_AIM OF THE EXERCISE:_ Retype each line below without a single alteration.

_Dataset entries:_
*** Block opens ***

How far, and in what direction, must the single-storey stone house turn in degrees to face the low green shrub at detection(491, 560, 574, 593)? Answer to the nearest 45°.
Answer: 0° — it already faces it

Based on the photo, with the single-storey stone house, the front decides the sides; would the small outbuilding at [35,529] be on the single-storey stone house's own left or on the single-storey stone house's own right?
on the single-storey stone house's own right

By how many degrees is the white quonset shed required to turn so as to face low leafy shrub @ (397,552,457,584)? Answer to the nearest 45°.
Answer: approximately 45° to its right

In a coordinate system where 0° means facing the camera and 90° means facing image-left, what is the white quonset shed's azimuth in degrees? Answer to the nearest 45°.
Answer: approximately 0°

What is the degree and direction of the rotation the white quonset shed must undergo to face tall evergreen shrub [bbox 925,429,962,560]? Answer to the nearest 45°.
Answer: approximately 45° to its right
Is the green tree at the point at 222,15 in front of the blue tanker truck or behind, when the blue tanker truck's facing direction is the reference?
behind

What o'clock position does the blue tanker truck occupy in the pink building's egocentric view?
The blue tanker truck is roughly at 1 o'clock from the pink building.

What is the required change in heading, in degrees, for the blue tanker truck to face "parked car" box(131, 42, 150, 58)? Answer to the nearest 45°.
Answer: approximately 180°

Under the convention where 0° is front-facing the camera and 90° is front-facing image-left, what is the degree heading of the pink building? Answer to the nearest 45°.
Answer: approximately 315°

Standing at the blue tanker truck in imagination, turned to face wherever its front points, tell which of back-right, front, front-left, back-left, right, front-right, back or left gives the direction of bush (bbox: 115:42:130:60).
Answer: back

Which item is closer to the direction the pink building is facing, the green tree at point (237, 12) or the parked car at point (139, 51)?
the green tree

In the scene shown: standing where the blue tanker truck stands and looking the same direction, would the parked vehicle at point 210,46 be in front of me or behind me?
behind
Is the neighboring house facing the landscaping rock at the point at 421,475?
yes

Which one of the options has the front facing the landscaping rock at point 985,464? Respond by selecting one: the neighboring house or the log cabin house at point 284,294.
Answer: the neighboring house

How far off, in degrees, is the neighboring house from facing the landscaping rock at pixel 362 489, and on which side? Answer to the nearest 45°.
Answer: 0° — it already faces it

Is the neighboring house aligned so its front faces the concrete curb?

*** Block closes ***

_RESULT OF THIS TASK:_
How far, and in what direction, must the single-storey stone house turn in degrees to face the low green shrub at detection(491, 560, 574, 593)? Answer to the nearest 45°.
Answer: 0° — it already faces it

Based on the photo, with the single-storey stone house, the front decides the sides; would the small outbuilding at [35,529] be on the single-storey stone house's own left or on the single-storey stone house's own right?
on the single-storey stone house's own right

By how many degrees is the white quonset shed required to turn so as to face low leafy shrub @ (397,552,457,584)? Answer to the nearest 45°.
Answer: approximately 45° to its right

In a coordinate system where 0° means facing the camera and 90° means facing image-left, what is the white quonset shed's azimuth in degrees? Answer to the nearest 45°.
Answer: approximately 0°

What is the degree and direction of the rotation the white quonset shed must undergo to face tall evergreen shrub [bbox 925,429,962,560]? Answer to the nearest 45°.
Answer: approximately 45° to its right
Is the green tree at the point at 222,15 in front of the blue tanker truck or behind, when the blue tanker truck's facing direction is the reference?
behind

What o'clock position does the blue tanker truck occupy in the pink building's egocentric view?
The blue tanker truck is roughly at 1 o'clock from the pink building.

What is the required change in heading, in degrees, for the blue tanker truck to face "parked car" box(131, 42, 150, 58)? Answer to the nearest 45°.
Answer: approximately 180°

Under the convention where 0° is front-facing the camera and 90° is front-facing image-left, what is the degree heading of the pink building? Answer to the nearest 45°.
Answer: approximately 315°

Standing at the blue tanker truck in imagination, turned to face wherever its front points, tell which of back-right, front, front-left, back-left, right, front-right, back or left gives the direction of bush (bbox: 115:42:130:60).
Answer: back

Which item is closer to the direction the pink building is facing, the green tree at point (237, 12) or the parked car at point (139, 51)?
the green tree

In the scene shown: standing where the blue tanker truck stands and looking the same direction, would the parked vehicle at point 210,46 be in front of me or behind me?
behind
Is the neighboring house facing the landscaping rock at the point at 421,475?
yes

Which one of the options has the front facing the landscaping rock at point 985,464? Respond by selecting one: the neighboring house or the log cabin house at point 284,294.
Answer: the neighboring house

How far off, in degrees, is the neighboring house from facing the landscaping rock at pixel 362 489, and on which side? Answer to the nearest 45°.
Answer: 0° — it already faces it

Is the neighboring house aligned so its front faces the concrete curb?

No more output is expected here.